Prosedur ini dilaporkan sangat nyeri dan tidak ada alasan untuk mengganggap bahwa
prosedur ini lebih efektif daripada perbaikan pengeluaran ASI secara fisiologis
2. Daun Kol
Daun kol yang didinginkan atau bersuhu kamar dianjurkan untuk menghilangkan
gejala bendungan, ini ditemukan sama efektifknya dengan kompres dingin untuk
menghilangkan nyeri.
3. Tindakan diet
Menghindari minuman seperti kopi, yang mengandung metilxantin dan penurunan
masukan lemak. Bukti ini masih bersifat anekdot.
4. Pengobatan Herbal
Menggunakan ekstrak tumbuh-tumbuhan (Frunctus gleditsiae)

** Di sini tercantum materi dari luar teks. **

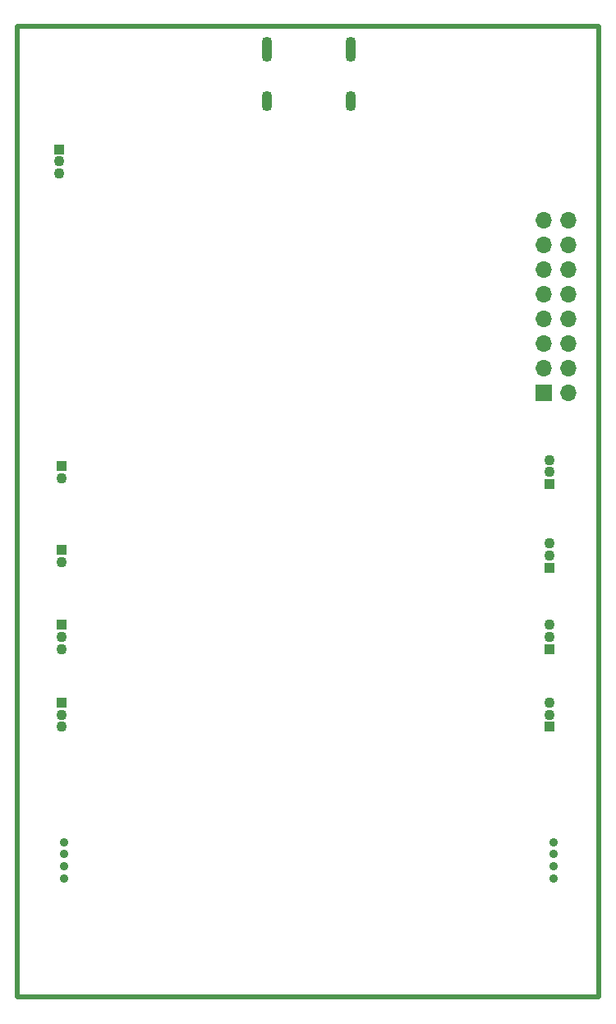
<source format=gbr>
%TF.GenerationSoftware,KiCad,Pcbnew,8.0.3*%
%TF.CreationDate,2024-06-18T17:24:28+01:00*%
%TF.ProjectId,Basic_DSP_V0_1,42617369-635f-4445-9350-5f56305f312e,rev?*%
%TF.SameCoordinates,Original*%
%TF.FileFunction,Copper,L3,Inr*%
%TF.FilePolarity,Positive*%
%FSLAX46Y46*%
G04 Gerber Fmt 4.6, Leading zero omitted, Abs format (unit mm)*
G04 Created by KiCad (PCBNEW 8.0.3) date 2024-06-18 17:24:28*
%MOMM*%
%LPD*%
G01*
G04 APERTURE LIST*
%TA.AperFunction,ComponentPad*%
%ADD10R,1.100000X1.100000*%
%TD*%
%TA.AperFunction,ComponentPad*%
%ADD11C,1.100000*%
%TD*%
%TA.AperFunction,ComponentPad*%
%ADD12C,0.900000*%
%TD*%
%TA.AperFunction,ComponentPad*%
%ADD13R,1.700000X1.700000*%
%TD*%
%TA.AperFunction,ComponentPad*%
%ADD14O,1.700000X1.700000*%
%TD*%
%TA.AperFunction,ComponentPad*%
%ADD15O,1.100000X2.100000*%
%TD*%
%TA.AperFunction,ComponentPad*%
%ADD16O,1.100000X2.600000*%
%TD*%
%TA.AperFunction,Profile*%
%ADD17C,0.500000*%
%TD*%
G04 APERTURE END LIST*
D10*
%TO.N,+3V3*%
%TO.C,J2*%
X78000000Y-365750000D03*
D11*
%TO.N,Net-(D25-A2)*%
X78000000Y-367000000D03*
%TO.N,GND*%
X78000000Y-368250000D03*
%TD*%
D10*
%TO.N,+3V3*%
%TO.C,J8*%
X128300000Y-359875000D03*
D11*
%TO.N,Net-(D10-A2)*%
X128300000Y-358625000D03*
%TO.N,GND*%
X128300000Y-357375000D03*
%TD*%
D10*
%TO.N,+3V3*%
%TO.C,J7*%
X128300000Y-351250000D03*
D11*
%TO.N,Net-(D8-A2)*%
X128300000Y-350000000D03*
%TO.N,GND*%
X128300000Y-348750000D03*
%TD*%
D12*
%TO.N,/Analogue/AUDIO_OUT_L*%
%TO.C,J11*%
X78275000Y-388125000D03*
%TO.N,GND*%
X78275000Y-389375000D03*
%TO.N,/Analogue/AUDIO_OUT_R*%
X78275000Y-390625000D03*
%TO.N,GND*%
X78275000Y-391875000D03*
%TD*%
D10*
%TO.N,/Connections/SWITCH_1*%
%TO.C,J15*%
X78000000Y-358000000D03*
D11*
%TO.N,GND*%
X78000000Y-359250000D03*
%TD*%
D10*
%TO.N,VCC*%
%TO.C,J1*%
X77700000Y-316750000D03*
D11*
%TO.N,unconnected-(J1-Pad2)*%
X77700000Y-318000000D03*
%TO.N,GND*%
X77700000Y-319250000D03*
%TD*%
D10*
%TO.N,+3V3*%
%TO.C,J3*%
X78000000Y-373750000D03*
D11*
%TO.N,Net-(D4-A2)*%
X78000000Y-375000000D03*
%TO.N,GND*%
X78000000Y-376250000D03*
%TD*%
D10*
%TO.N,/Connections/SWITCH_0*%
%TO.C,J14*%
X78000000Y-349375000D03*
D11*
%TO.N,GND*%
X78000000Y-350625000D03*
%TD*%
D12*
%TO.N,/Analogue/AUDIO_IN_L*%
%TO.C,J6*%
X128725000Y-391875000D03*
%TO.N,GND*%
X128725000Y-390625000D03*
%TO.N,/Analogue/AUDIO_IN_R*%
X128725000Y-389375000D03*
%TO.N,GND*%
X128725000Y-388125000D03*
%TD*%
D13*
%TO.N,+5V*%
%TO.C,J16*%
X127710000Y-341875000D03*
D14*
%TO.N,+3.3V*%
X130250000Y-341875000D03*
%TO.N,/Connections/GPIO0*%
X127710000Y-339335000D03*
%TO.N,/Connections/GPIO1*%
X130250000Y-339335000D03*
%TO.N,/Connections/GPIO2*%
X127710000Y-336795000D03*
%TO.N,/Connections/GPIO3*%
X130250000Y-336795000D03*
%TO.N,/Connections/GPIO4*%
X127710000Y-334255000D03*
%TO.N,/Connections/GPIO5*%
X130250000Y-334255000D03*
%TO.N,/Connections/GPIO6*%
X127710000Y-331715000D03*
%TO.N,/Connections/GPIO7*%
X130250000Y-331715000D03*
%TO.N,/Connections/GPIO8*%
X127710000Y-329175000D03*
%TO.N,/Connections/GPIO9*%
X130250000Y-329175000D03*
%TO.N,/Connections/GPIO10*%
X127710000Y-326635000D03*
%TO.N,/Connections/GPIO11*%
X130250000Y-326635000D03*
%TO.N,GND*%
X127710000Y-324095000D03*
X130250000Y-324095000D03*
%TD*%
D10*
%TO.N,+3V3*%
%TO.C,J10*%
X128300000Y-376250000D03*
D11*
%TO.N,Net-(D11-A2)*%
X128300000Y-375000000D03*
%TO.N,GND*%
X128300000Y-373750000D03*
%TD*%
D10*
%TO.N,+3V3*%
%TO.C,J9*%
X128300000Y-368250000D03*
D11*
%TO.N,Net-(D12-A2)*%
X128300000Y-367000000D03*
%TO.N,GND*%
X128300000Y-365750000D03*
%TD*%
D15*
%TO.N,unconnected-(J13-SHIELD-PadS1)*%
%TO.C,J13*%
X107820000Y-311805000D03*
D16*
X107820000Y-306445000D03*
D15*
X99180000Y-311805000D03*
D16*
X99180000Y-306445000D03*
%TD*%
D17*
X73400000Y-304100000D02*
X133400000Y-304100000D01*
X133400000Y-404100000D01*
X73400000Y-404100000D01*
X73400000Y-304100000D01*
M02*

</source>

Mastitis pada wanita HIV positif


Wanita HIV positif yang memilih untuk menyusui, diyakinkan untuk mengetahui teknik
menyusui dengan optimal. Bila wanita HIV positif menderita mastitis, puting pecah- pecah atau
abses, ia harus menghindari menyusui dari payudara yang terkena bila kondisi tersebut menetap.
Wanita tersebut harus memeras ASI dari payudara yang sakit dengan tangan atau pompa,
gunakan teknik botol panas untuk menjamin pengeluaran ASI yang adekuat. Apabila hanya satu
payudara yang sakit, bayi dapat menyusu dari payudara yang sehat, menyusu lebih sering dan
lebih lama untuk meningkatkan produksi ASI.

Referensi:
1. WHO, 2001, Mastitis: penyebab dan penatalaksanaan, Sugiarto ,B & Adiningsih, D
(eds), Widya Medika, Jakarta, pp. 1-34.